Manusia sesungguhnya tidak sempurna. Dikarenakan ketidaksempurnaan tersebut, Immanuel Kant bisa menyimpulkan dunia ini “ada awal” dan “tidak ada awal”. Secara matematik, Immanuel Kant bisa membuktikan dunia punya awalan, ada permulaan. Namun diwaktu bersamaan, dia bisa menyatakan bahwa dunia itu tidak ada awalan, karena secara filsafat manusia tidak sempurna. Tetapi jika kita sudah masuk pada keyakinan, maka dunia itu berawalan, dimana yang mengawali adalah Tuhan dan yang mengakhiri juga Tuhan. Namun secara pikiran dapat dibuktikan dunia tidak mempunyai akhir dan dunia mempunyai akir. Maka penting kita mempuyai keimanan.
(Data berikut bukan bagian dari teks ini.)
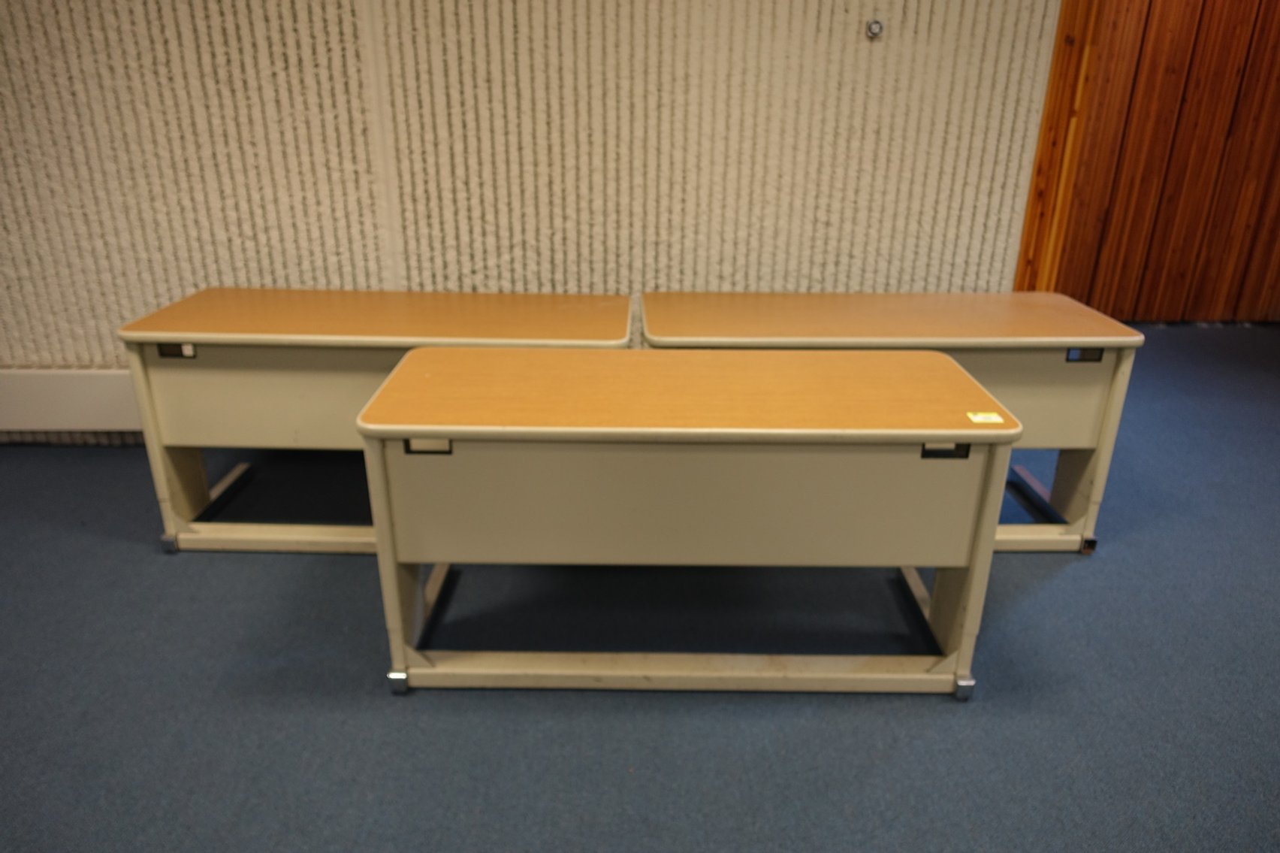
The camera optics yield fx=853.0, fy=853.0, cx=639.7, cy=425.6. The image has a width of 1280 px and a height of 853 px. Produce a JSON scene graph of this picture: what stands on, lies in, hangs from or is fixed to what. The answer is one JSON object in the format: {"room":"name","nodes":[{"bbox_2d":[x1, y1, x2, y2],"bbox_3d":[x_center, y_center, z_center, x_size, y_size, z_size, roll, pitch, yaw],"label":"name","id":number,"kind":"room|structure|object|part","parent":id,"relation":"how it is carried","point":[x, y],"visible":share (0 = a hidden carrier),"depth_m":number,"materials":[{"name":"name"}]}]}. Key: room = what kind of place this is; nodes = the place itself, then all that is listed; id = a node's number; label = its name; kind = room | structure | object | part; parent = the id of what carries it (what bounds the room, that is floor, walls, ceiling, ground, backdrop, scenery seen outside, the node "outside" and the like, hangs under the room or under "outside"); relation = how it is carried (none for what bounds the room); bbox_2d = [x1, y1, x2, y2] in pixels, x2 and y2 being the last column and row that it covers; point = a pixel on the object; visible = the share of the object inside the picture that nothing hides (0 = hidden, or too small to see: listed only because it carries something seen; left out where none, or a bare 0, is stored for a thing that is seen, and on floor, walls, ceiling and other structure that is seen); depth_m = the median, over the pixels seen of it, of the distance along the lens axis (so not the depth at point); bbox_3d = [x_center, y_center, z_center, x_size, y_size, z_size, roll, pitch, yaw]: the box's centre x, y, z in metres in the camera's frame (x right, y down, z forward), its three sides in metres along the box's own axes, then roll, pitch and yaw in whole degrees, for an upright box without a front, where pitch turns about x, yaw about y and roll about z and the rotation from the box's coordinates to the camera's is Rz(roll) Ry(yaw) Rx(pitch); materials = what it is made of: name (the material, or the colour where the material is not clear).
{"room":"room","nodes":[
{"label":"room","id":0,"kind":"room"},
{"bbox_2d":[0,0,1061,439],"bbox_3d":[-1.157,-1.228,2.909,5.795,2.803,0.212,0,22,0],"label":"wall","id":1,"kind":"structure","parent":0,"point":[286,25],"depth_m":2.99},
{"bbox_2d":[0,368,141,433],"bbox_3d":[-2.143,-0.096,3.288,2.904,0.211,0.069,0,22,0],"label":"baseboard","id":2,"kind":"object","parent":1,"relation":"attached to","point":[73,396],"visible":0.49,"depth_m":3.26,"materials":[{"name":"beige metal"}]},
{"bbox_2d":[865,18,884,38],"bbox_3d":[0.778,-1.313,2.820,0.054,0.055,0.035,0,22,0],"label":"wall fixture","id":3,"kind":"object","parent":1,"relation":"attached to","point":[877,25],"visible":0.98,"depth_m":2.81,"materials":[{"name":"metal"}]},
{"bbox_2d":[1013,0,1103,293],"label":"wooden trim","id":4,"kind":"structure","parent":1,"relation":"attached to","point":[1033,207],"depth_m":2.95,"materials":[{"name":"brown wood"}]},
{"bbox_2d":[0,320,1279,850],"bbox_3d":[0.594,0.895,1.529,9.169,0.107,7.083,0,22,0],"label":"carpet floor","id":5,"kind":"structure","parent":0,"point":[1063,580],"depth_m":2.05,"materials":[{"name":"carpet"}]},
{"bbox_2d":[113,287,632,554],"bbox_3d":[-0.735,-0.022,2.755,1.417,0.699,0.588,0,22,0],"label":"desk","id":6,"kind":"object","parent":5,"relation":"on","point":[592,299],"visible":0.72,"depth_m":2.51,"materials":[{"name":"wood"}]},
{"bbox_3d":[-1.445,0.354,2.629,0.044,0.046,0.044,0,22,0],"label":"caster","id":7,"kind":"part","parent":6,"relation":"part of","materials":[{"name":"silver metal"}]},
{"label":"leg","id":8,"kind":"part","parent":6,"relation":"part of","materials":[{"name":"metal"}]},
{"bbox_2d":[359,344,1022,700],"bbox_3d":[0.115,0.233,2.175,1.423,0.702,0.580,0,22,0],"label":"desk","id":9,"kind":"object","parent":5,"relation":"on","point":[975,580],"visible":0.99,"depth_m":1.92,"materials":[{"name":"wood"}]},
{"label":"leg","id":10,"kind":"part","parent":9,"relation":"part of","materials":[{"name":"beige metal"}]},
{"bbox_3d":[-0.584,0.611,2.072,0.044,0.044,0.043,0,22,0],"label":"caster","id":11,"kind":"part","parent":9,"relation":"part of","materials":[{"name":"silver metal"}]},
{"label":"leg","id":12,"kind":"part","parent":9,"relation":"part of","materials":[{"name":"metal"}]},
{"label":"panel","id":13,"kind":"part","parent":9,"relation":"part of","materials":[{"name":"beige metal"}]},
{"bbox_3d":[0.777,0.623,2.060,0.042,0.048,0.043,0,22,0],"label":"caster","id":14,"kind":"part","parent":9,"relation":"part of","materials":[{"name":"silver metal"}]},
{"bbox_2d":[965,410,1005,424],"bbox_3d":[0.778,-0.018,1.923,0.085,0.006,0.061,0,22,0],"label":"label","id":15,"kind":"object","parent":9,"relation":"on","point":[980,418],"visible":0.99,"depth_m":1.92,"materials":[{"name":"yellow paper"}]},
{"bbox_2d":[642,289,1144,554],"bbox_3d":[0.710,-0.013,2.762,1.417,0.701,0.564,0,22,0],"label":"desk","id":16,"kind":"object","parent":5,"relation":"on","point":[810,299],"visible":0.55,"depth_m":2.54,"materials":[{"name":"wood"}]},
{"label":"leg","id":17,"kind":"part","parent":16,"relation":"part of","materials":[{"name":"metal"}]},
{"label":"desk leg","id":18,"kind":"part","parent":16,"relation":"part of","materials":[{"name":"metal"}]},
{"bbox_3d":[1.398,0.363,2.674,0.043,0.045,0.044,0,22,0],"label":"caster","id":19,"kind":"part","parent":16,"relation":"part of","materials":[{"name":"metal"}]},
{"bbox_2d":[1016,0,1279,323],"bbox_3d":[3.552,-1.903,4.667,3.907,2.802,0.171,0,22,0],"label":"wood panel wall","id":20,"kind":"structure","parent":0,"point":[1275,118],"depth_m":4.78,"materials":[{"name":"brown wood"}]}
]}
Terkait bom di Paris yang tengah menjadi perbincangan hangat pekan ini di seluruh belahan dunia, itu merupakan Fenomena Comte. Dapat diartikan dari sisi filsafat sebagai dialog antara struktur yang berdimensi, yaitu tradisional dan tribal versus powernow. Dimana kaum Tradisional menyerang universal value yang ditetpkan oleh powernow.
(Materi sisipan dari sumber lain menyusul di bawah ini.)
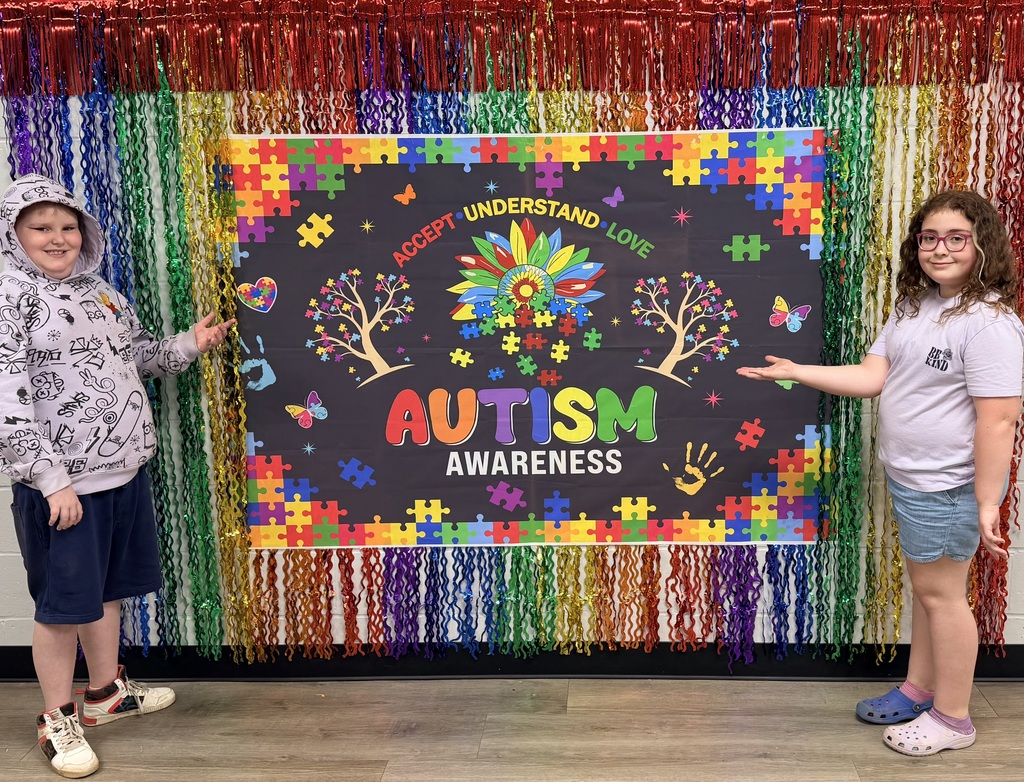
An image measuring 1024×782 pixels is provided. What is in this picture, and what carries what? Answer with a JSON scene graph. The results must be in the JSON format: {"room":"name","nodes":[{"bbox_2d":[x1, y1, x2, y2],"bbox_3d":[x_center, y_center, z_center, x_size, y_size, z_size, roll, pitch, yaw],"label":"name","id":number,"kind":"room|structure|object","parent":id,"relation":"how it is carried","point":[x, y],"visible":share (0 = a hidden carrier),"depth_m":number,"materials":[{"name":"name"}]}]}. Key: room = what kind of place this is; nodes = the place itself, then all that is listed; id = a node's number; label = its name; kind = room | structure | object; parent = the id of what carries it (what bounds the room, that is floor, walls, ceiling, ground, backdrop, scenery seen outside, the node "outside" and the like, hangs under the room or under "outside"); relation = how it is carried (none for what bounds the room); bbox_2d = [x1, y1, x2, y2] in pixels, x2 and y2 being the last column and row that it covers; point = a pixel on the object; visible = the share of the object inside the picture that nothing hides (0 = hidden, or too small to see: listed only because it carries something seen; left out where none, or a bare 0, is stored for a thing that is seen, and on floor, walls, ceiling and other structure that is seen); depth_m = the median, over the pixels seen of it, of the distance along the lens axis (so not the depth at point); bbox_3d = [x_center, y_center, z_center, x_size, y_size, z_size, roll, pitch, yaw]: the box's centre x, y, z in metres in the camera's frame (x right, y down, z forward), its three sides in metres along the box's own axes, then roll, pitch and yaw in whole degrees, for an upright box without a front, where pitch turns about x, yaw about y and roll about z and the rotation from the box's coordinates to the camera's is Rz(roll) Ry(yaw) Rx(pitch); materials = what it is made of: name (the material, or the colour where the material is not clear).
{"room":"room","nodes":[
{"label":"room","id":0,"kind":"room"},
{"bbox_2d":[0,675,1022,781],"bbox_3d":[0.155,1.287,0.655,8.216,0.103,5.532,0,9,1],"label":"floor","id":1,"kind":"structure","parent":0,"point":[371,772],"depth_m":2.61,"materials":[{"name":"brown wood"}]},
{"bbox_2d":[0,175,236,778],"bbox_3d":[-1.250,0.192,2.577,0.492,1.466,0.578,6,11,34],"label":"child","id":2,"kind":"object","parent":1,"relation":"on","point":[76,503],"visible":0.99,"depth_m":2.46},
{"bbox_2d":[739,187,1023,755],"bbox_3d":[0.833,0.201,2.556,0.505,1.415,0.553,-7,11,-35],"label":"child","id":3,"kind":"object","parent":1,"relation":"on","point":[951,387],"visible":0.99,"depth_m":2.42},
{"bbox_2d":[0,0,1023,663],"bbox_3d":[0.164,-0.454,2.883,8.810,2.629,0.186,0,9,1],"label":"wall","id":4,"kind":"structure","parent":0,"point":[20,639],"depth_m":2.89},
{"bbox_2d":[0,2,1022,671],"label":"tinsel curtain","id":5,"kind":"object","parent":4,"relation":"attached to","point":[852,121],"visible":0.66,"depth_m":2.77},
{"bbox_2d":[0,643,1023,682],"bbox_3d":[0.171,0.815,2.928,6.357,0.100,0.017,0,9,1],"label":"baseboard","id":6,"kind":"structure","parent":4,"relation":"attached to","point":[136,658],"depth_m":2.92,"materials":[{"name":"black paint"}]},
{"bbox_2d":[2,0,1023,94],"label":"tinsel garland","id":7,"kind":"object","parent":4,"relation":"attached to","point":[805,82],"visible":0.97,"depth_m":2.59,"materials":[{"name":"red plastic"}]},
{"bbox_2d":[231,125,832,551],"bbox_3d":[-0.102,-0.145,2.799,1.658,1.137,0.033,0,9,1],"label":"banner","id":8,"kind":"object","parent":4,"relation":"attached to","point":[710,508],"visible":0.95,"depth_m":2.79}
]}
Saya yang berfilsafat adalah merefleksikan seperti anda. Kita yang merefleksikan itu tidak melakukannya, namun yang melakukan tidak akan mampu merefleksikannya. Sama halnya seperti orang kesurupan, ia kesurupan namun tak bisa memikirkannya. Sedangkan kita yang bisa memikirkannya tidak akan bisa kesurupan, karena kita sedang berpikir. Maka orang kesurupan itu tidak sadar. Oleh karena itu, agar dia sadar adalah tarik intuisinya ke atas. Cara menarik intuisinya ke atas yaitu dengan obat-obatan, musik, gerakan-gerakan reflek yang terus menerus rutin. Maka tetesan air setelah hujan yang terus menerus dapat menarik intuisi kita, jadi tidak ada apa-apa terasa takut hanya karena mendengar tetesan air tersebut.
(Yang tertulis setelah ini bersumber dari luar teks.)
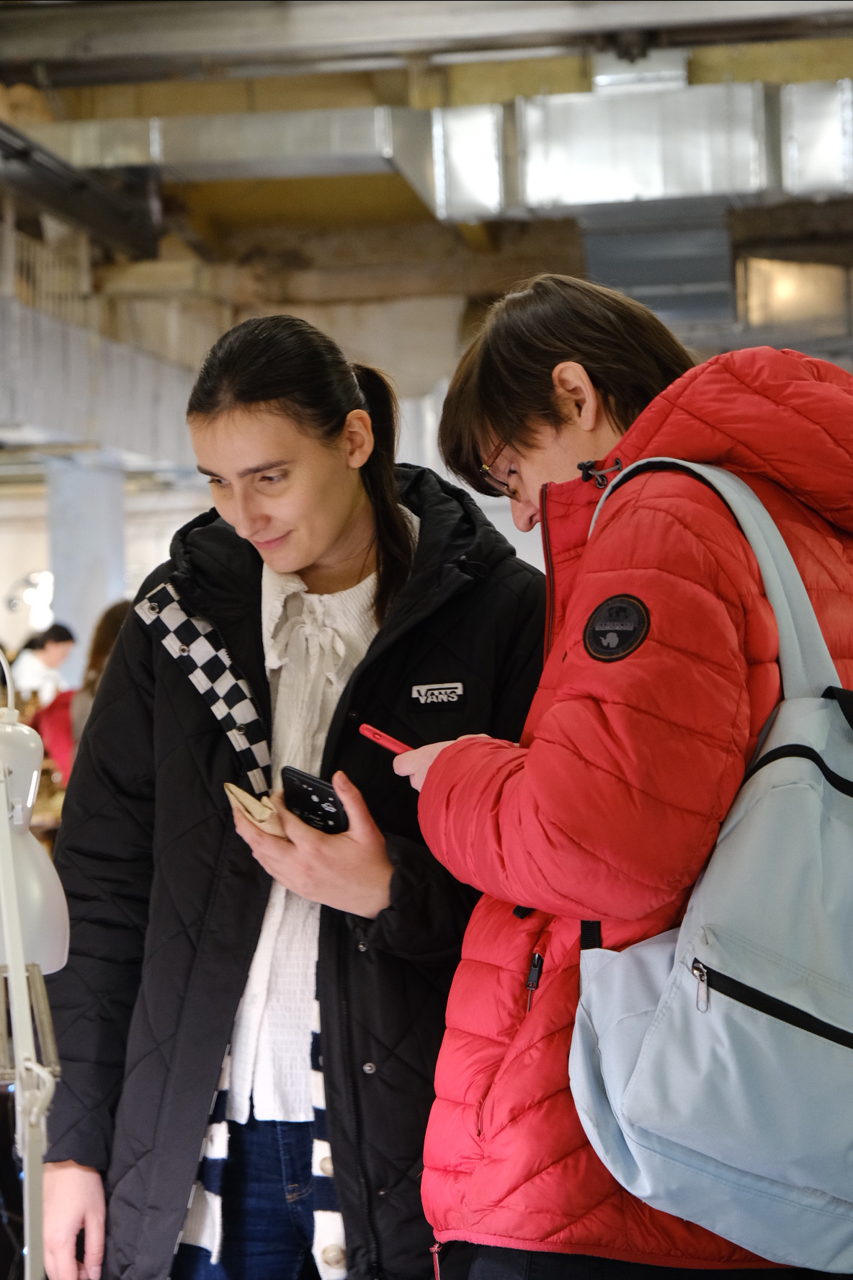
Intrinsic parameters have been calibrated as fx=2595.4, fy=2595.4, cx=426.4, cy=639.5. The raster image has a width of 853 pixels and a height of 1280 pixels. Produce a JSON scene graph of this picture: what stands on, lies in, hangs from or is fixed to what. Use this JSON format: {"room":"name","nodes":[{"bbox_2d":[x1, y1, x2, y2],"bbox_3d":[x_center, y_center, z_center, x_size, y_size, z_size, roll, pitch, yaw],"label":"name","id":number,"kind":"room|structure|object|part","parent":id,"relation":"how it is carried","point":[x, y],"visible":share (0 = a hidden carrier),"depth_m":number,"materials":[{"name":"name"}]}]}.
{"room":"event hall","nodes":[
{"label":"event hall","id":0,"kind":"room"},
{"bbox_2d":[3,569,54,625],"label":"wall lamp","id":1,"kind":"object","parent":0,"point":[13,605],"visible":0.73,"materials":[{"name":"white"}]},
{"bbox_2d":[1,0,852,419],"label":"ceiling","id":2,"kind":"structure","parent":0,"point":[264,196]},
{"bbox_2d":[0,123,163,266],"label":"metal beam","id":3,"kind":"object","parent":2,"relation":"hanging from","point":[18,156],"visible":0.96,"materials":[{"name":"black metal"}]},
{"bbox_2d":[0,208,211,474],"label":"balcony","id":4,"kind":"object","parent":2,"relation":"attached to","point":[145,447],"visible":0.64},
{"bbox_2d":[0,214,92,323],"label":"railing","id":5,"kind":"object","parent":4,"relation":"on","point":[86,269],"visible":0.58,"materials":[{"name":"white metal"}]},
{"bbox_2d":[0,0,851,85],"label":"ceiling beam","id":6,"kind":"structure","parent":2,"relation":"attached to","point":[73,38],"depth_m":11.50,"materials":[{"name":"metal"}]},
{"bbox_2d":[38,75,852,220],"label":"air duct","id":7,"kind":"object","parent":2,"relation":"hanging from","point":[653,171],"visible":0.85,"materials":[{"name":"silver metal"}]},
{"bbox_2d":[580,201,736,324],"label":"air duct","id":8,"kind":"object","parent":2,"relation":"hanging from","point":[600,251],"visible":0.63,"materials":[{"name":"metal"}]},
{"bbox_2d":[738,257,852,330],"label":"window","id":9,"kind":"object","parent":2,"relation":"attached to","point":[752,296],"visible":0.68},
{"label":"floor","id":10,"kind":"structure","parent":0,"visible":0},
{"bbox_2d":[0,651,71,1279],"bbox_3d":[-0.430,0.404,2.551,0.208,0.822,0.481,-1,-1,-13],"label":"desk lamp","id":11,"kind":"object","parent":10,"relation":"on","point":[21,968],"visible":0.98,"depth_m":2.49,"materials":[{"name":"white metal"}]},
{"bbox_2d":[8,621,76,708],"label":"person","id":12,"kind":"object","parent":10,"relation":"on","point":[48,657],"visible":0.54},
{"bbox_2d":[28,689,75,780],"bbox_3d":[-1.512,0.606,11.161,0.492,0.774,0.501,-1,-1,7],"label":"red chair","id":13,"kind":"object","parent":10,"relation":"on","point":[55,715],"visible":0.28,"depth_m":11.05,"materials":[{"name":"red fabric"}]},
{"bbox_2d":[45,454,127,681],"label":"column","id":14,"kind":"structure","parent":10,"relation":"on","point":[90,592],"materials":[{"name":"white concrete"}]},
{"bbox_2d":[66,601,133,758],"bbox_3d":[-1.183,0.485,10.249,0.505,1.174,0.562,-1,-1,7],"label":"person","id":15,"kind":"object","parent":10,"relation":"on","point":[113,627],"visible":0.17,"depth_m":10.20},
{"bbox_2d":[33,305,555,1279],"bbox_3d":[-0.141,0.503,3.585,0.661,1.761,0.691,-1,-1,7],"label":"woman","id":16,"kind":"object","parent":10,"relation":"on","point":[396,564],"visible":0.89,"depth_m":3.44},
{"bbox_2d":[222,781,285,837],"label":"folded paper","id":17,"kind":"object","parent":16,"relation":"in","point":[240,793],"visible":0.57,"depth_m":3.26,"materials":[{"name":"beige paper"}]},
{"bbox_2d":[278,766,349,835],"bbox_3d":[-0.109,0.210,3.249,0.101,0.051,0.160,0,-2,-43],"label":"smartphone","id":18,"kind":"object","parent":16,"relation":"in","point":[331,812],"visible":0.63,"depth_m":3.23,"materials":[{"name":"black"}]},
{"bbox_2d":[394,276,852,1279],"bbox_3d":[0.311,0.486,3.005,0.627,1.725,0.654,-1,-1,7],"label":"person","id":19,"kind":"object","parent":10,"relation":"on","point":[449,757],"visible":0.84,"depth_m":2.86},
{"bbox_2d":[358,722,414,754],"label":"smartphone","id":20,"kind":"object","parent":19,"relation":"in","point":[391,742],"visible":0.56,"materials":[{"name":"red plastic"}]},
{"bbox_2d":[562,455,852,1273],"bbox_3d":[0.397,0.243,2.750,0.556,0.791,0.536,-1,-1,7],"label":"backpack","id":21,"kind":"object","parent":19,"relation":"hanging from","point":[840,744],"visible":0.97,"depth_m":2.61,"materials":[{"name":"blue fabric"}]},
{"bbox_3d":[0.274,0.349,2.581,0.027,0.060,0.031,1,-1,-33],"label":"zipper pull","id":22,"kind":"part","parent":21,"relation":"part of","materials":[{"name":"silver metal"}]},
{"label":"zipper","id":23,"kind":"part","parent":21,"relation":"part of","materials":[{"name":"black"}]}
]}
Pengalaman spiritual itu naik turun, terkadang karena kesibukan intensitas doa berkurang, semangat berkurang. Maka istiqomahlah, karena komunikasi tidak hanya mata, namun bisa dengan perasaan, intuisi, dll.

Demikian refleksi dari perkuliahan Filsafat Ilmu pertemuan ke-9 (Bagian 2). Semoga kita dapat mengambil hikmah dari apa yang telah dipelajari dan bermanfaat bagi kehidupan kita. Aamiin.